Raby isn’t ready to go quite that far – yet.
“Our margin for error is still very small,” he said. “If we can keep doing some things the way we’ve been doing them … We are winning the turnover margin this season at plus-7. We really stress protecting the football. And we teach the kids not to give up explosive plays on defense. We’ve been really good in the red zone. Teams drive the field on us, and we give up some yards but not points. I’ll take that.”
Fortune has smiled on the Cardinals at the quarterback position. Junior Ryan Whitney won the starting job but sustained a lower body injury in the second game. His replacement, Mason Lister, also a junior, has played so well that he’s won the starting job and the offense keeps rolling. He has completed 59 percent of his passes for 641 yards and four TDs. He’s also rushed for a touchdown.
Lister is perhaps the best example of the next-man-up attitude on the team.
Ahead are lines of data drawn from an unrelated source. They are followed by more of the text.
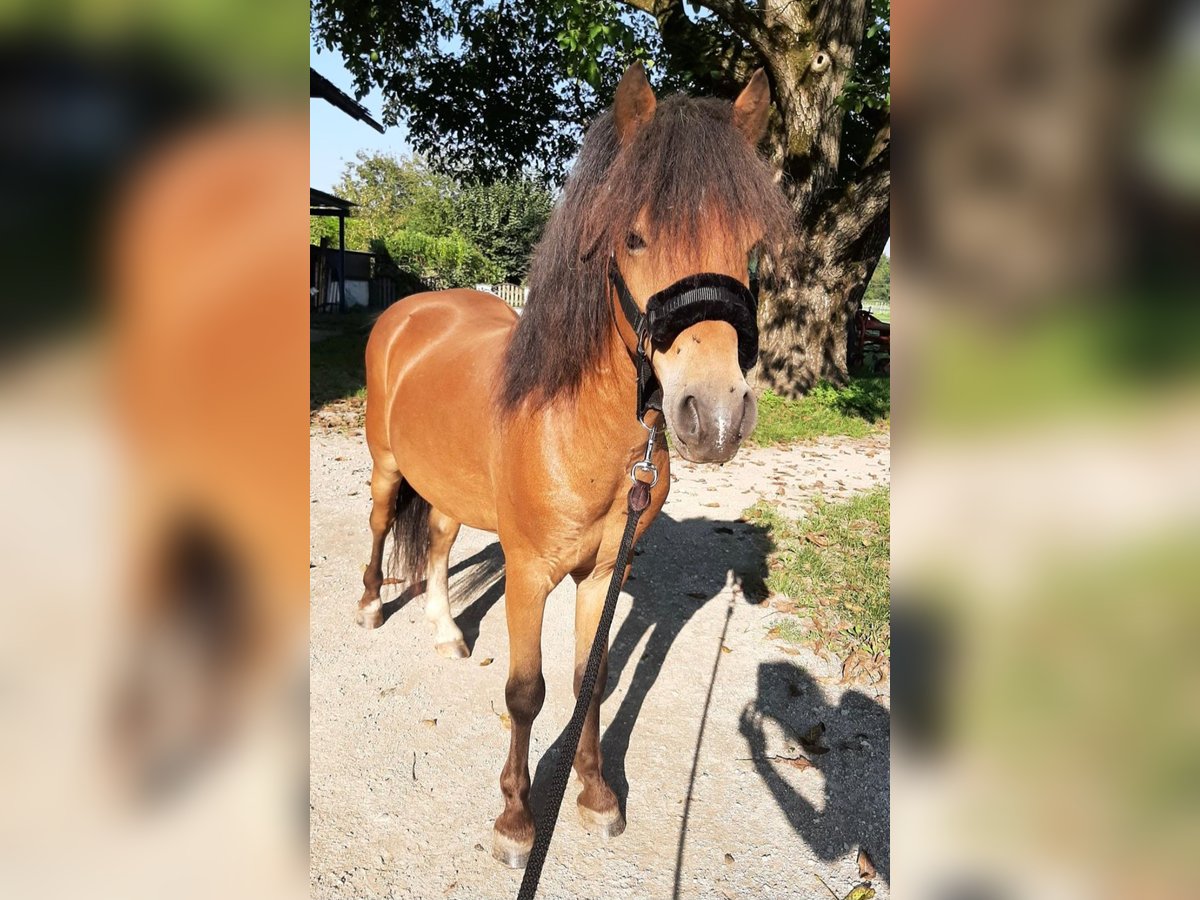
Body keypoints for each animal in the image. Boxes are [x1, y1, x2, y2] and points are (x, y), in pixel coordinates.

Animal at [355, 63, 787, 868]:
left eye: (749, 243)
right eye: (635, 236)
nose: (714, 414)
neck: (578, 432)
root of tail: (414, 309)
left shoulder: (603, 571)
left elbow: (594, 677)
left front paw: (594, 793)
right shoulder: (530, 574)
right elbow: (528, 692)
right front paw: (517, 822)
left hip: (448, 485)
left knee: (438, 542)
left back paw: (445, 630)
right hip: (386, 464)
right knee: (379, 523)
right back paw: (370, 604)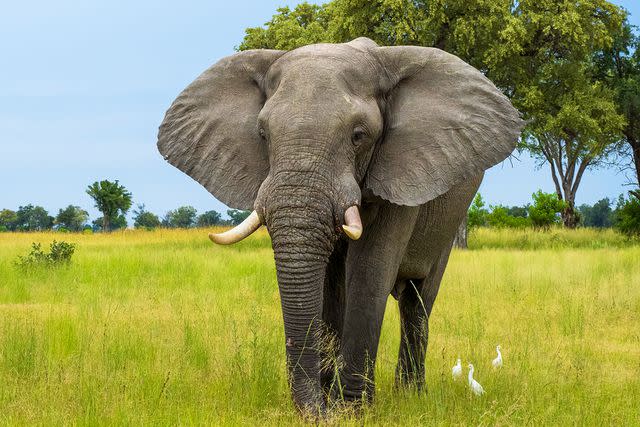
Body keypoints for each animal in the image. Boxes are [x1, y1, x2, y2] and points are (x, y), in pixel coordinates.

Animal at [158, 37, 524, 418]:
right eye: (262, 134)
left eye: (358, 136)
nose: (316, 412)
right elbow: (329, 286)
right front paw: (332, 405)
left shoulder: (399, 172)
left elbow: (368, 272)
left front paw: (353, 410)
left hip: (450, 219)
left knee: (418, 299)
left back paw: (410, 394)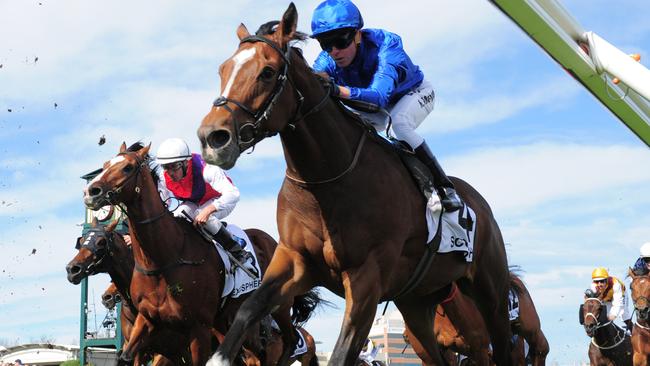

“This is my third year and I’ve never won the starting job,” Lister said. “Yet I’ve always believed I was ready to play. A lot of people really needed me to step up, and the coaching staff really believed in me and gave me that confidence. You kind of feel like you can’t let anyone down.” Said Raby: “It’s a unique situation. We certainly didn’t plan it this way. Our backup QB is one of our team captains. But it was a situation forced on us. Mason has played out of his mind and he’s earned the right to start at this point. Ryan did nothing wrong. Mason just elevated his game.”
The schedule does toughen for Fisher, with Cortland and Utica on the calendar right after the Hartwick game. The Cardinals have dropped six consecutive games to each of those schools.
“We’ve started changing the culture of the program here,” Raby said. “We’ve seen what Cortland can do at the Division III level. It’s certainly possible for us to be competitive at the national level. And that’s our vision. We expect to be a perennial top 15 program. But we aren’t talking hype here. We’ll line it up and execute and see what happens.”